Through all this Dean barely moved. His lips were still blue even though his skin had
warmed. It was the pneumonia that scared her the most. She could deal with the infections, the broken bones, until they got to Chile. But if his pneumonia didn’t improve, it could kill him before they finished the passage. She used her stethoscope to listen to the wet rattle in his lungs, his full-throttled heart. His shoulders were so swollen and bruised, the muscles probably were compressing his lungs. That couldn’t be helping any.

When he’d rested and could stand it, she’d have to do chest therapy: pounding on his chest and his back to loosen the layers of mucus clinging to his lungs while coaxing him to cough no matter how much it hurt him.

But for now she just sat with him. His watchband was too small for his swollen wrist, so she took it and put it on the little shelf above the pilot berth.
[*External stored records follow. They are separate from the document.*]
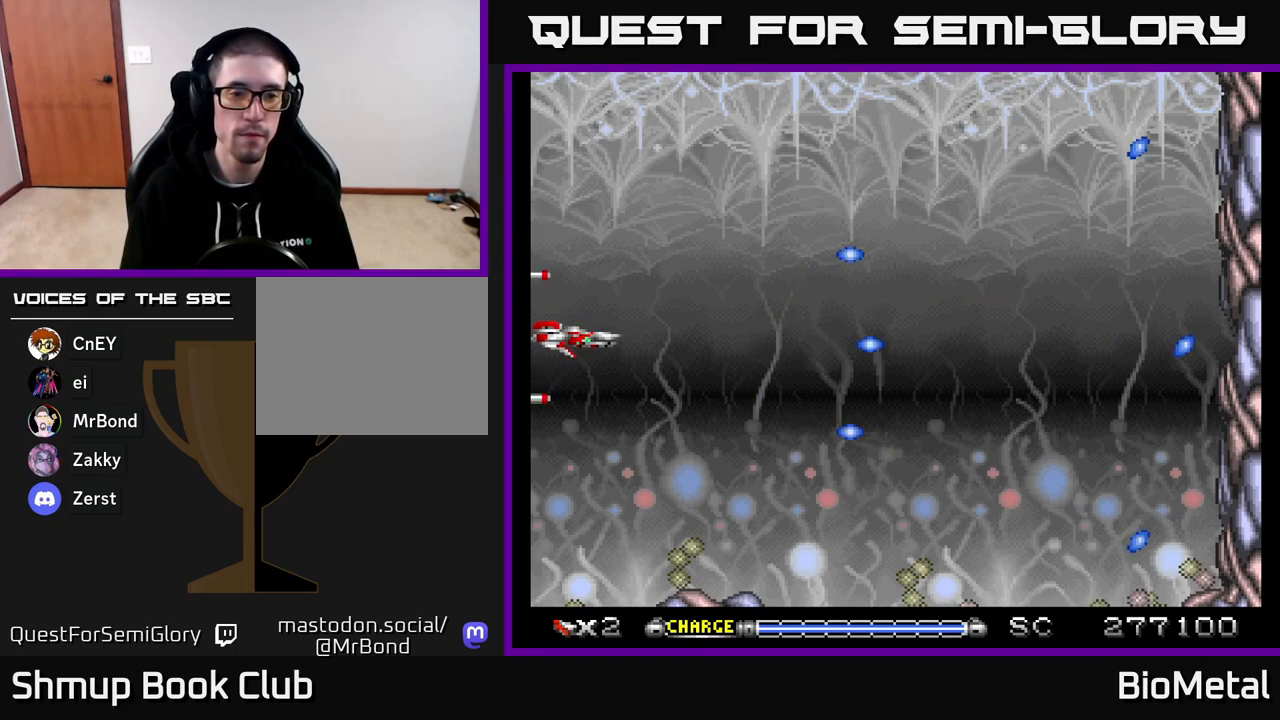
{"buttons": ["A"], "right_stick": "center", "events": []}
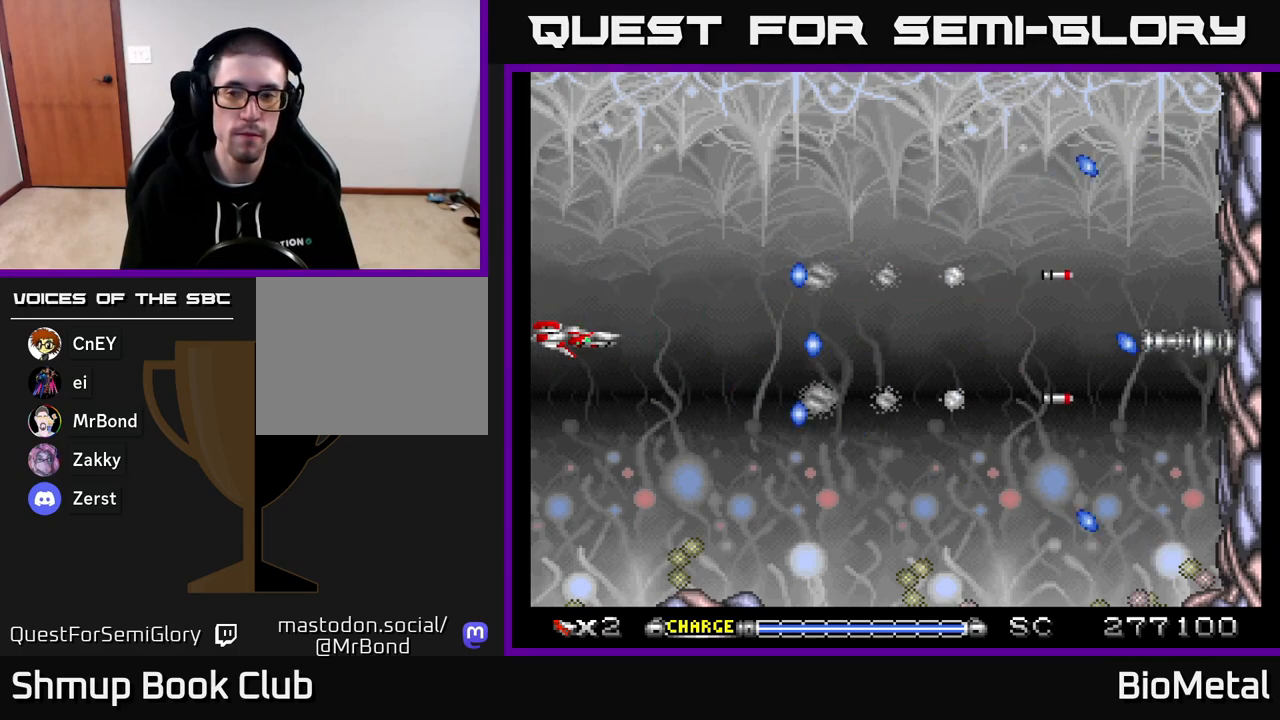
{"buttons": ["A", "DPAD_RIGHT"], "right_stick": "center", "events": [[250, "DPAD_RIGHT", "down"]]}
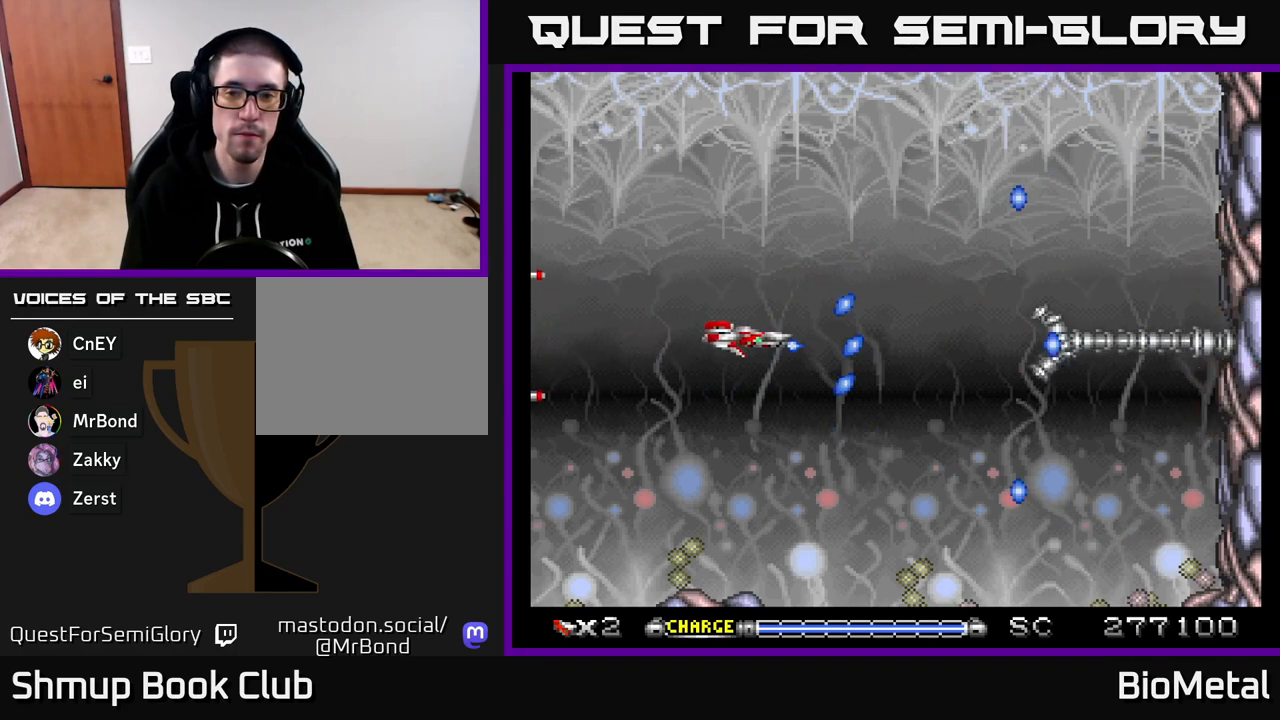
{"buttons": ["A"], "right_stick": "center", "events": [[50, "DPAD_RIGHT", "up"]]}
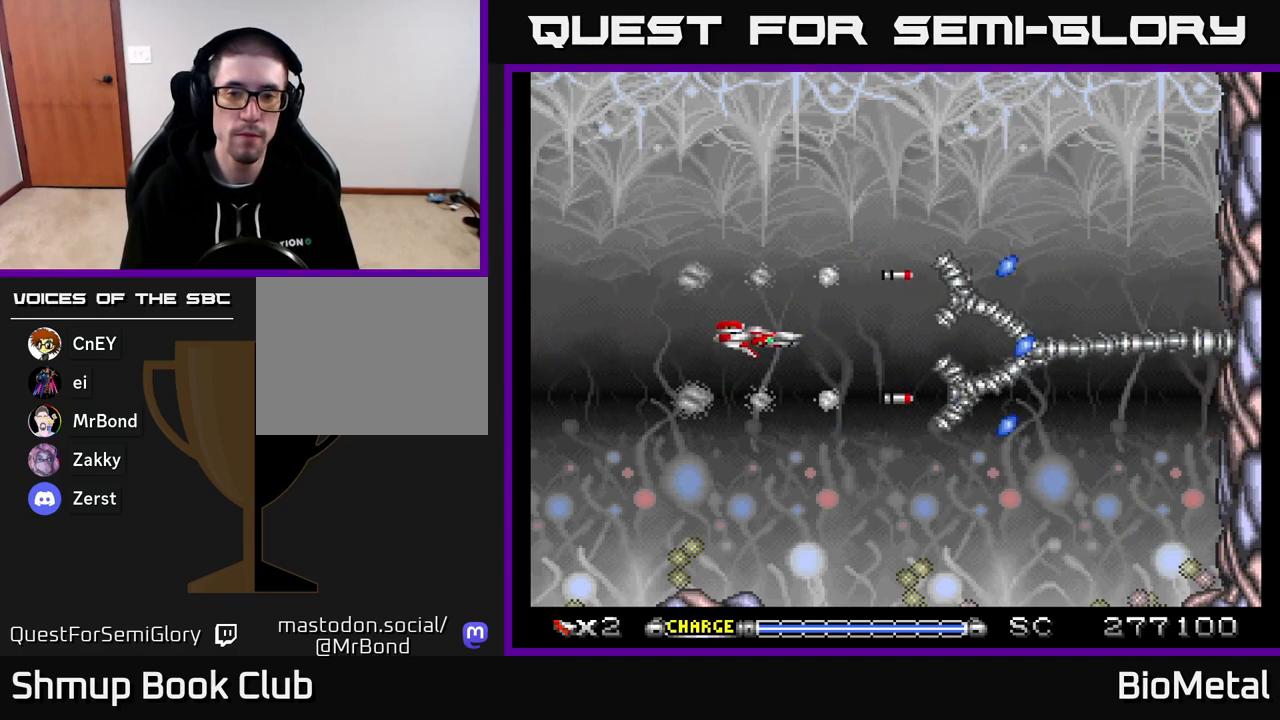
{"buttons": ["A", "DPAD_LEFT"], "right_stick": "center", "events": [[217, "DPAD_LEFT", "down"], [367, "DPAD_LEFT", "up"], [500, "DPAD_LEFT", "down"]]}
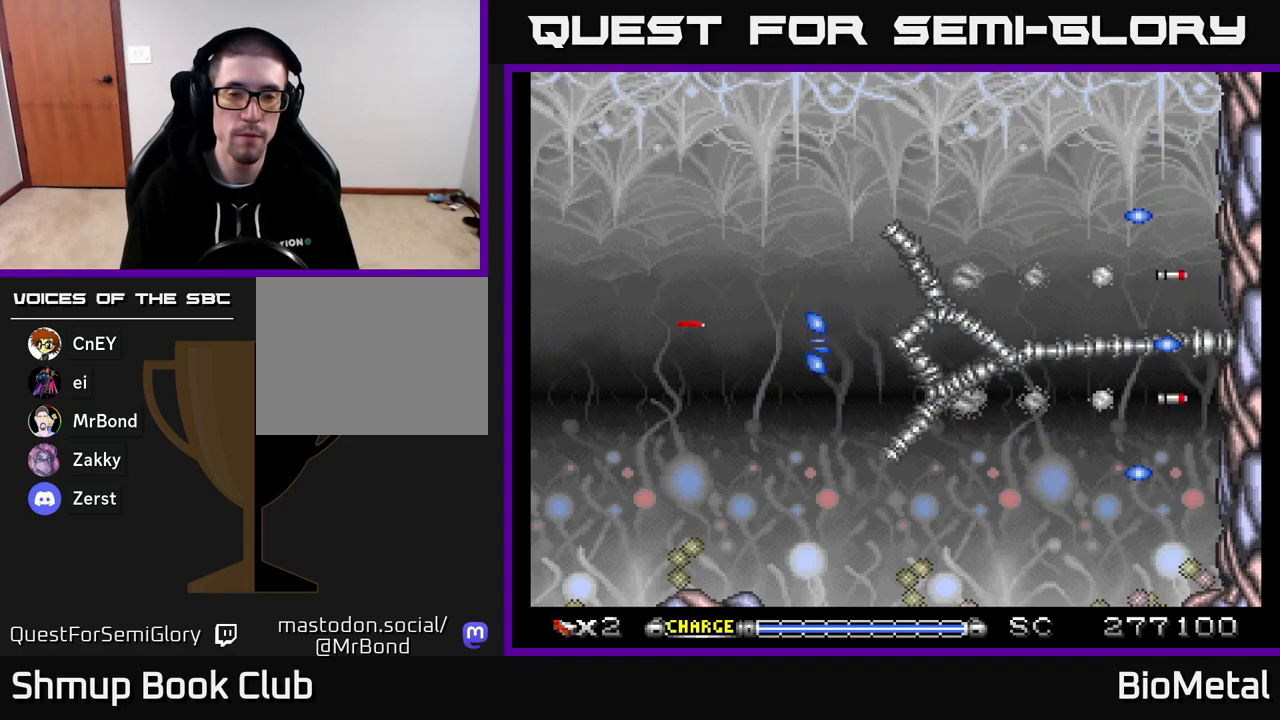
{"buttons": ["A", "DPAD_LEFT"], "right_stick": "center", "events": [[133, "DPAD_LEFT", "up"], [350, "DPAD_LEFT", "down"]]}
It would be safe for him until he could wear it again. She smoothed his black and gray hair back from his forehead and kissed him.
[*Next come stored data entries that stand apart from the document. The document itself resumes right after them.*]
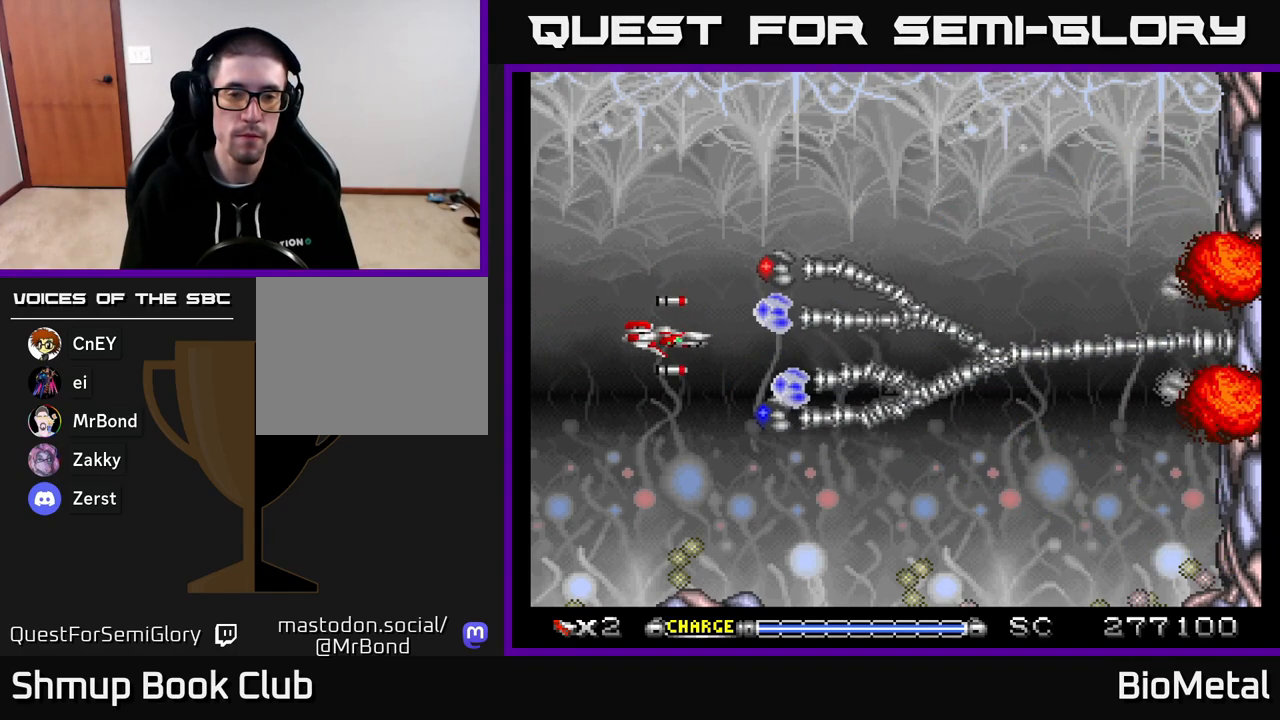
{"buttons": ["A", "DPAD_LEFT"], "right_stick": "center", "events": [[167, "DPAD_LEFT", "up"], [267, "DPAD_LEFT", "down"], [400, "DPAD_LEFT", "up"], [433, "DPAD_LEFT", "down"]]}
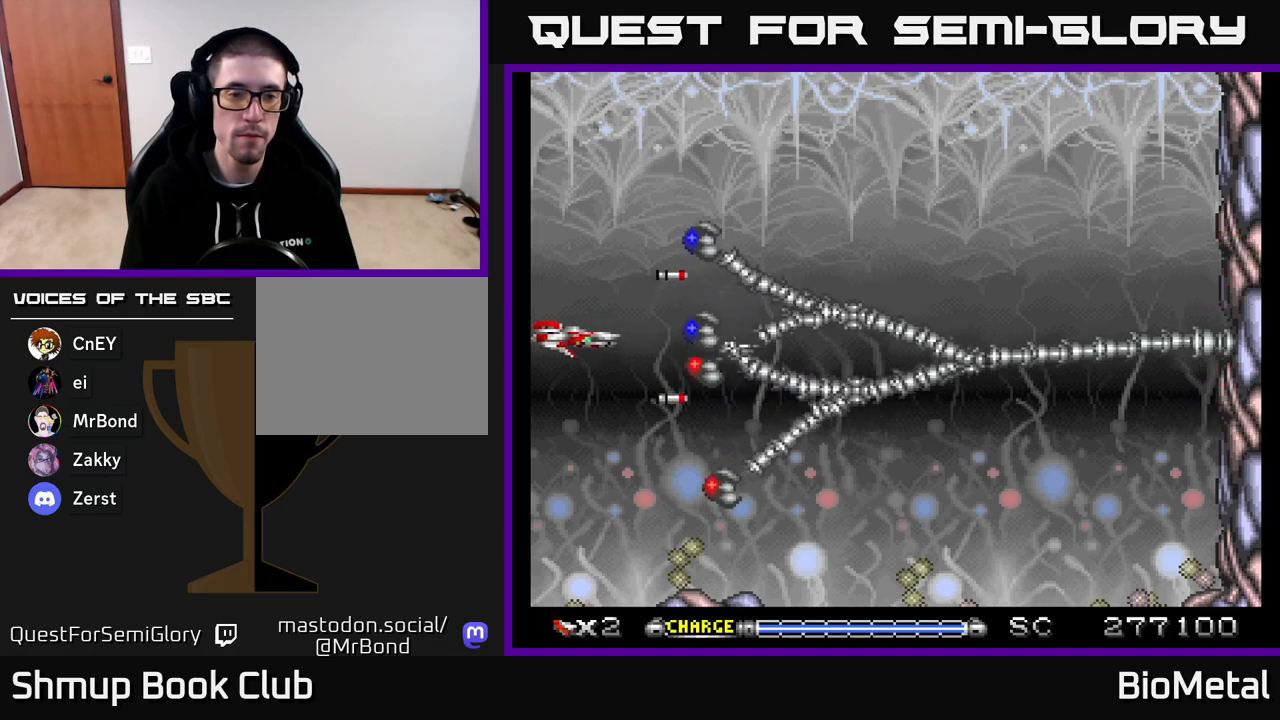
{"buttons": ["A", "DPAD_UP"], "right_stick": "center", "events": [[83, "DPAD_UP", "down"], [150, "DPAD_LEFT", "up"], [367, "DPAD_UP", "up"], [467, "DPAD_UP", "down"]]}
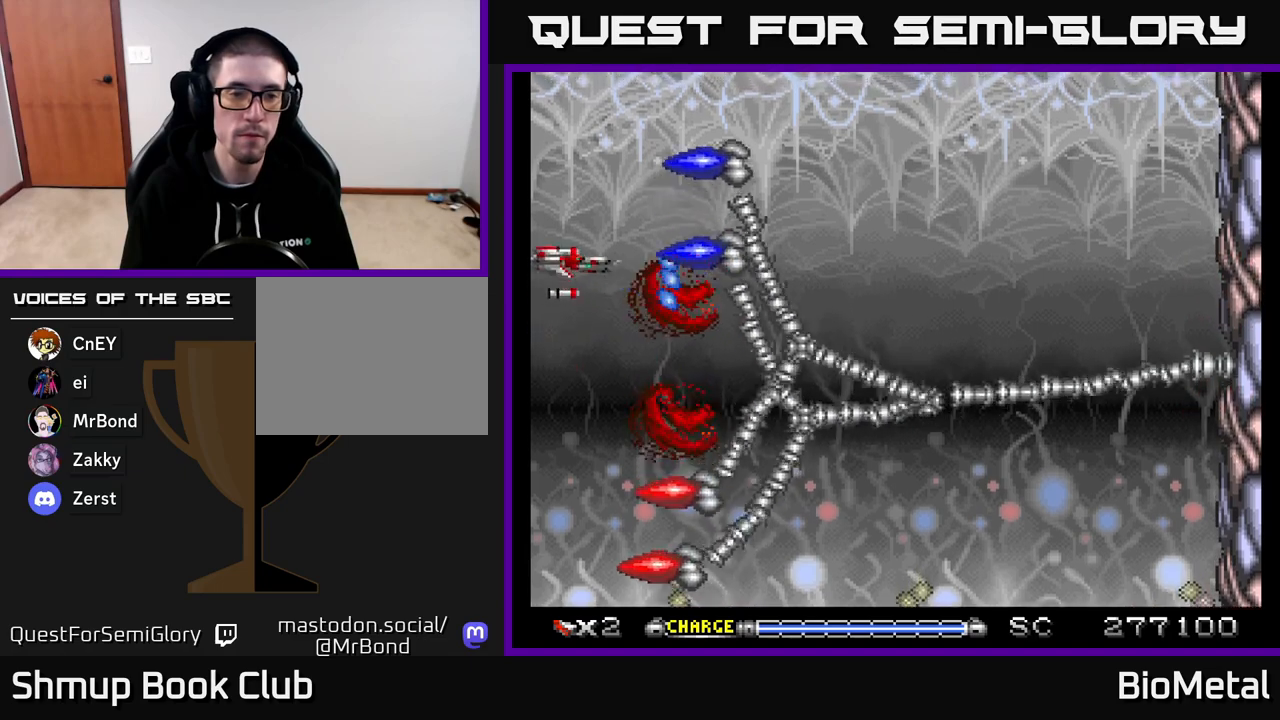
{"buttons": ["A"], "right_stick": "center", "events": [[67, "DPAD_UP", "up"]]}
He was asleep. Warm and clean, in a bed. He was flying on codeine and wouldn’t be hurting for a while. If she heard the man’s dying screams when the wind blew through the rigging, if she saw him collapsing with the bone in his ear and seizing up as she ripped his pants off to steal them, she could look at Dean in this place of warmth and comfort and know what she’d bought with that death. And that might make it better.

* * *

She went to the galley and made a bowl of canned soup and ate it while sitting across from Dean. Then she bathed quickly with hot water and a washcloth and changed into her own clothes. When she was done and Dean was still sleeping, she lit the pair of brass oil lamps on the teak bulkhead behind the navigation table, wanting their warm glow for the cold work of tracing David’s wake. She put a tartan blanket across her lap and poured a half shot of Bunnahabhain into her coffee, stirring in sweetened condensed milk from a can.